◆ **REQUIREMENT**
Throughout the listing below, show every line in which "center" occurs.

◆ **AVAILABLE DATA**
---

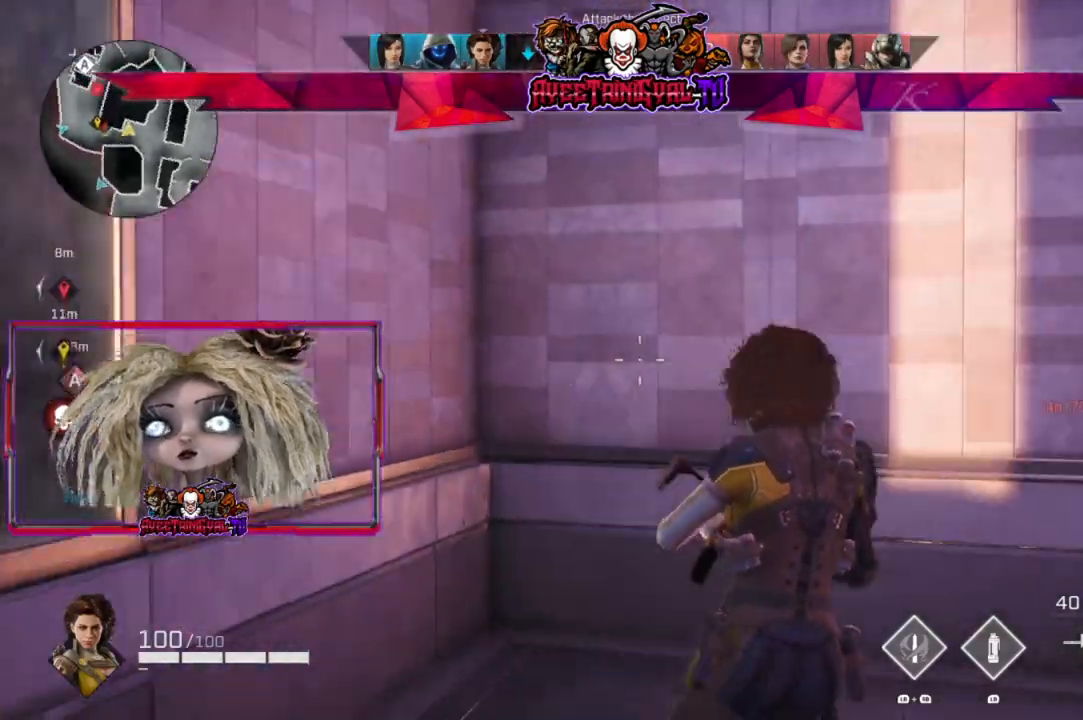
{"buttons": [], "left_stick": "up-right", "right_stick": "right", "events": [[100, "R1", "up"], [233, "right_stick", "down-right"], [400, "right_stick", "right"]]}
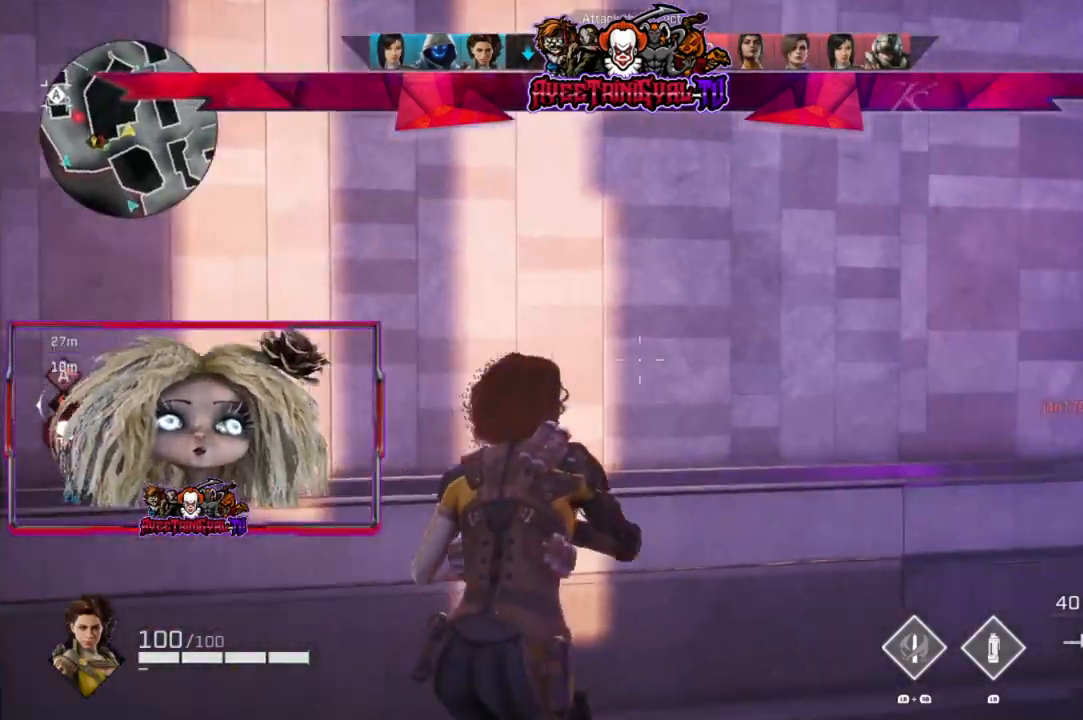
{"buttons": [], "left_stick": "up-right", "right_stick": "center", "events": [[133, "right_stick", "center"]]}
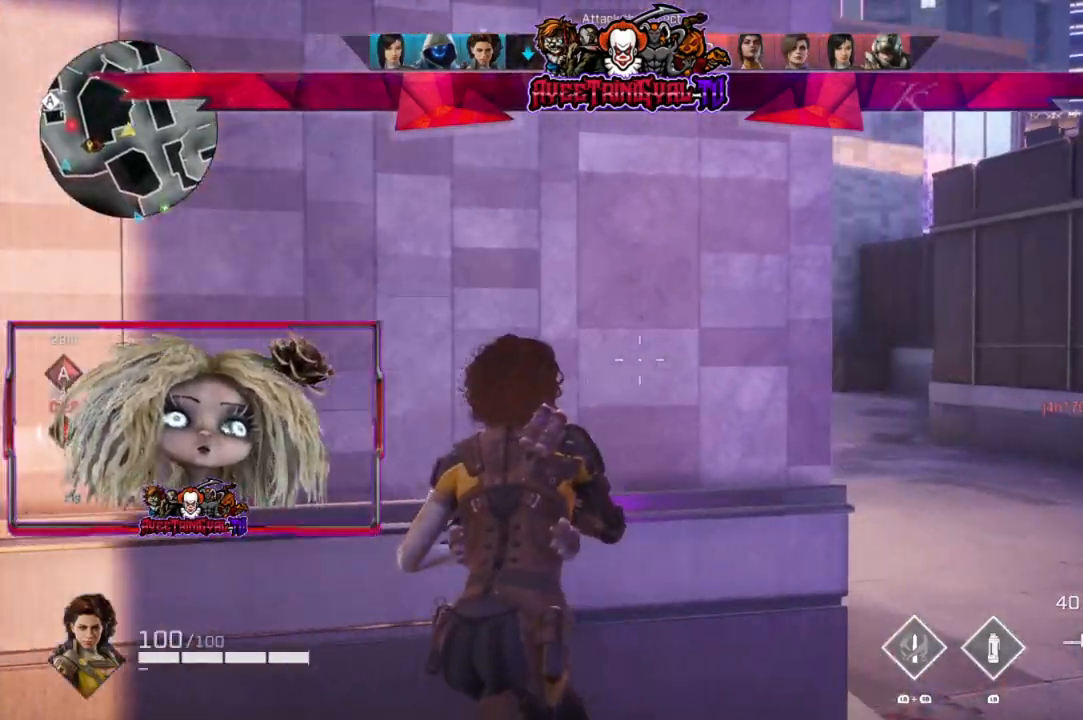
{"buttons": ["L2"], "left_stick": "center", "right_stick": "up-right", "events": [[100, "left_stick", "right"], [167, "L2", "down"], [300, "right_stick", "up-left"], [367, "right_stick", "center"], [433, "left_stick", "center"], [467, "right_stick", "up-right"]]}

---

◆ **RESULT FOR THIS EXERCISE**
{"buttons": [], "left_stick": "up-right", "right_stick": "center", "events": [[133, "right_stick", "center"]]}
{"buttons": ["L2"], "left_stick": "center", "right_stick": "up-right", "events": [[100, "left_stick", "right"], [167, "L2", "down"], [300, "right_stick", "up-left"], [367, "right_stick", "center"], [433, "left_stick", "center"], [467, "right_stick", "up-right"]]}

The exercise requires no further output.